EXERCISE AIM: Pull each line with the string "функціонування" from the entries.

:: SOURCE MATERIAL ::

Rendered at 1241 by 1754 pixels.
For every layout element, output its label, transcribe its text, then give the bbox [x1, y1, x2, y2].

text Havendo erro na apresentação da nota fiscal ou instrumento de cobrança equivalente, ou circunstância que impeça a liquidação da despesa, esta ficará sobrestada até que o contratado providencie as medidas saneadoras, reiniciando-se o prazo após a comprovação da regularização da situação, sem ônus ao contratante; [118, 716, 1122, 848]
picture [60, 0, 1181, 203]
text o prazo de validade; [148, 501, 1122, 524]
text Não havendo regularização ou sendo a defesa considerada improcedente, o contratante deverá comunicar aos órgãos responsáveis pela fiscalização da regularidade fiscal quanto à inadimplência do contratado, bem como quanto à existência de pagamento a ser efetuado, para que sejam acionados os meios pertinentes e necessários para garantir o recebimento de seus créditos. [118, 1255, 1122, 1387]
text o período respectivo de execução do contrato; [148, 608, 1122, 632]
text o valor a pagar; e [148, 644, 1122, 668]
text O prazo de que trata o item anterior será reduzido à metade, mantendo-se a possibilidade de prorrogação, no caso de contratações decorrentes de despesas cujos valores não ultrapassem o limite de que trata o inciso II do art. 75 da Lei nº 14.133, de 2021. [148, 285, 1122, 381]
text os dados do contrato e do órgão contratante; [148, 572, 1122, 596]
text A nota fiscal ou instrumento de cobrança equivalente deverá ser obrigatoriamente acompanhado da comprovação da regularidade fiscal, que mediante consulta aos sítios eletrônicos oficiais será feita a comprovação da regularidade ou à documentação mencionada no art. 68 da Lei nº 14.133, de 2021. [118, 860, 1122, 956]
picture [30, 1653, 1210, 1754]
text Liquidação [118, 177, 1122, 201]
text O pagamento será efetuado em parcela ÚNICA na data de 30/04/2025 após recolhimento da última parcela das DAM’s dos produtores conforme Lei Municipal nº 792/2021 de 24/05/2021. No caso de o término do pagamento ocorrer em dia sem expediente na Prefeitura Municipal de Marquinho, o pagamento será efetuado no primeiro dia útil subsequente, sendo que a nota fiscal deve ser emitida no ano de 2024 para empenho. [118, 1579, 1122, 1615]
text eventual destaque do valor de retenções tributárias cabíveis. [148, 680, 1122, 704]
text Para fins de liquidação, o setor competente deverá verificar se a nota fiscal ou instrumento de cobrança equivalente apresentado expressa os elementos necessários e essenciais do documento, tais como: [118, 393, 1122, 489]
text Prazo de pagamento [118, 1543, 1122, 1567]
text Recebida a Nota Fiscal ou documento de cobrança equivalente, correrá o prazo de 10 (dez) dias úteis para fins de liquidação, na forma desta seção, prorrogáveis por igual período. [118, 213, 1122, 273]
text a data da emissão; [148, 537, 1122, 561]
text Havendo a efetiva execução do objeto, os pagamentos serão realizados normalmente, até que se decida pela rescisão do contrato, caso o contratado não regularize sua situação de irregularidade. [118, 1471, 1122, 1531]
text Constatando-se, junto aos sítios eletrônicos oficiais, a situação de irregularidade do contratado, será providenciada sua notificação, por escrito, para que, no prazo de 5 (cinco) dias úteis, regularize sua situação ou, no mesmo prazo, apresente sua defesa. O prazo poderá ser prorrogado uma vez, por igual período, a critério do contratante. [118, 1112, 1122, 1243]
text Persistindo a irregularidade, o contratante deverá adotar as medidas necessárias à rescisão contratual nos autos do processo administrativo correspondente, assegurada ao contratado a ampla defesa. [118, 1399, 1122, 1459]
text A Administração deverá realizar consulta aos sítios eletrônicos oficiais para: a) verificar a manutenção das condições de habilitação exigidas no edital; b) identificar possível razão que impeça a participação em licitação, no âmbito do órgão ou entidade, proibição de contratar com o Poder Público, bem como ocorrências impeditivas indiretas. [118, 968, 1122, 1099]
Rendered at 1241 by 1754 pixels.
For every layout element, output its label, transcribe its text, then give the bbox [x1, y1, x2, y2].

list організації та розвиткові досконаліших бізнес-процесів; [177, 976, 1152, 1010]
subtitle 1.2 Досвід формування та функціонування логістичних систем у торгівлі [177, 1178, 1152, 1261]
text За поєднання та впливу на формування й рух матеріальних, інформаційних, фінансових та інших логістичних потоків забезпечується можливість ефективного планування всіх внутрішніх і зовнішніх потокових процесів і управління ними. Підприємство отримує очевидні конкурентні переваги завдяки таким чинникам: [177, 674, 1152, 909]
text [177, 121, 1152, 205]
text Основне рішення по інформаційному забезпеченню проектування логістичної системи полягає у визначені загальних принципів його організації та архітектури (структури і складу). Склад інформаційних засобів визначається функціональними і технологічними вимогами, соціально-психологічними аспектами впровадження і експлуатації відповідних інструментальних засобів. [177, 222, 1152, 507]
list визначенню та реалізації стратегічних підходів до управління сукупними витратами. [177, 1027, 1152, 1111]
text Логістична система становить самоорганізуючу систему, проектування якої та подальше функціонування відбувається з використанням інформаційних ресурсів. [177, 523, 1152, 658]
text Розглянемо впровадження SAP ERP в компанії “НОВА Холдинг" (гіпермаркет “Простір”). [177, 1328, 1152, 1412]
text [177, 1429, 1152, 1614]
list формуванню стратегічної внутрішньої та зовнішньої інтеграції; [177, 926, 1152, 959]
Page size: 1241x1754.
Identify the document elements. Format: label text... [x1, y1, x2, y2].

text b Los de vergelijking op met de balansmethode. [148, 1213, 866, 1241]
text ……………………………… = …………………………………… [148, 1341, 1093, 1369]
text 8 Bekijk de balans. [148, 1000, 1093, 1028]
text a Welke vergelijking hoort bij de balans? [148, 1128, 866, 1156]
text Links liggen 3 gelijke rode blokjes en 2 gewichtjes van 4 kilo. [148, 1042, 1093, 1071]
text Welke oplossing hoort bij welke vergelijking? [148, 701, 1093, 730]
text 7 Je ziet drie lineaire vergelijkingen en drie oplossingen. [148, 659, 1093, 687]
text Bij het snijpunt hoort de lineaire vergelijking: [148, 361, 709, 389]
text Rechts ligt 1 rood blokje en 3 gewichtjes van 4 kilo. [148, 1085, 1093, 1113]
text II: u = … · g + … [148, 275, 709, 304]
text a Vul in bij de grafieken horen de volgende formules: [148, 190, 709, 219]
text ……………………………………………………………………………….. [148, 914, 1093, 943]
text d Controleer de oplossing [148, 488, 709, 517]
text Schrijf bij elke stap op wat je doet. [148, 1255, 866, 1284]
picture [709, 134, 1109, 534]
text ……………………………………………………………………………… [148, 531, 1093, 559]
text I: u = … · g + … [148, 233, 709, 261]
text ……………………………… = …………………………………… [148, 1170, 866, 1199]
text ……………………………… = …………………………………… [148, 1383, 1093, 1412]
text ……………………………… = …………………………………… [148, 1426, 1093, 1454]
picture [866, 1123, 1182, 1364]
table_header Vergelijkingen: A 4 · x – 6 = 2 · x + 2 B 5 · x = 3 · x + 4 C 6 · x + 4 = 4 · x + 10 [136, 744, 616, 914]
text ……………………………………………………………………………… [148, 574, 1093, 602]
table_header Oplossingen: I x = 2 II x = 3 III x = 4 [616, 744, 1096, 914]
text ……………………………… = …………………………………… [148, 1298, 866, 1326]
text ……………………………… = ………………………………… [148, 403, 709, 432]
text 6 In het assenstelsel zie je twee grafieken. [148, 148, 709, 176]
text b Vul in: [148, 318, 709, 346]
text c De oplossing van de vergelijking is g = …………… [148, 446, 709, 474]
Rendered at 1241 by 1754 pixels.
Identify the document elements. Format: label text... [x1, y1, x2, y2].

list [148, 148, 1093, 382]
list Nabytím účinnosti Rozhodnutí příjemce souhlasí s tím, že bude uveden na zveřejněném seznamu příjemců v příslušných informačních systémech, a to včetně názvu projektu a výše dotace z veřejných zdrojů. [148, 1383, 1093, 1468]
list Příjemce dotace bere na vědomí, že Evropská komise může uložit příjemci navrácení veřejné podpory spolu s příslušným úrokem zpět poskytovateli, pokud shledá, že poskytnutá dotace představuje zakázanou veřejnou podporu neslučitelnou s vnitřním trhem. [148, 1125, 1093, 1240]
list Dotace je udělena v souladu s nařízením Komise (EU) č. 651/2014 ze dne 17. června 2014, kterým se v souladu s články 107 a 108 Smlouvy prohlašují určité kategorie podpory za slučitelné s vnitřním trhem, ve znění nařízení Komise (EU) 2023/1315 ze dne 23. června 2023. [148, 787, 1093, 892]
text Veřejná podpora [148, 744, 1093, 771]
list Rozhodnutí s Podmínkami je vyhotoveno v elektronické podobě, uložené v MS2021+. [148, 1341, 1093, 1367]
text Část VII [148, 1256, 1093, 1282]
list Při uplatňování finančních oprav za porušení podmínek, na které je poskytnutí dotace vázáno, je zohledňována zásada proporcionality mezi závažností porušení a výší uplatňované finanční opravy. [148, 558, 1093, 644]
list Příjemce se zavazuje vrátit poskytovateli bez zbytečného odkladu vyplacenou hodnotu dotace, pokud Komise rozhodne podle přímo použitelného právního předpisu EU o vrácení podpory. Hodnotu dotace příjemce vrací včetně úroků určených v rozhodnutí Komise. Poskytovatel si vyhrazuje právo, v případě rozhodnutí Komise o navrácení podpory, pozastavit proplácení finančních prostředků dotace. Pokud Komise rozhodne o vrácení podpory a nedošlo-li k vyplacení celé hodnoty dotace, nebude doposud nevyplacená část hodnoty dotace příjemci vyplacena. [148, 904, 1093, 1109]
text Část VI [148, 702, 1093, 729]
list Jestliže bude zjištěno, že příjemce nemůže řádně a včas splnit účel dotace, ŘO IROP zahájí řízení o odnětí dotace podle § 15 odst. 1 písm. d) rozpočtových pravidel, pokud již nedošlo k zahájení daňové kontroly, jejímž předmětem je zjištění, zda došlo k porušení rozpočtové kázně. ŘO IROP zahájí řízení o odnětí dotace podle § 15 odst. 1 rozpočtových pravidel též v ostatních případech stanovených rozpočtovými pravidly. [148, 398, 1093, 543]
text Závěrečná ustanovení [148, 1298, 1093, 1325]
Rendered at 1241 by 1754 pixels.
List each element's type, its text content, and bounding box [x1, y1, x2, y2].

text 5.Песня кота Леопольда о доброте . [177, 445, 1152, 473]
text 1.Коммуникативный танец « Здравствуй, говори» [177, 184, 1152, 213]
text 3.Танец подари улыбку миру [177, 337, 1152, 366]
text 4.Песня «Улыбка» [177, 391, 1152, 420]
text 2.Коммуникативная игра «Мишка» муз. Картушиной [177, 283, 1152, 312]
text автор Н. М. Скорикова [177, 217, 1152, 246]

:::

COMPLETED EXERCISE:
subtitle 1.2 Досвід формування та функціонування логістичних систем у торгівлі [177, 1178, 1152, 1261]
text Логістична система становить самоорганізуючу систему, проектування якої та подальше функціонування відбувається з використанням інформаційних ресурсів. [177, 523, 1152, 658]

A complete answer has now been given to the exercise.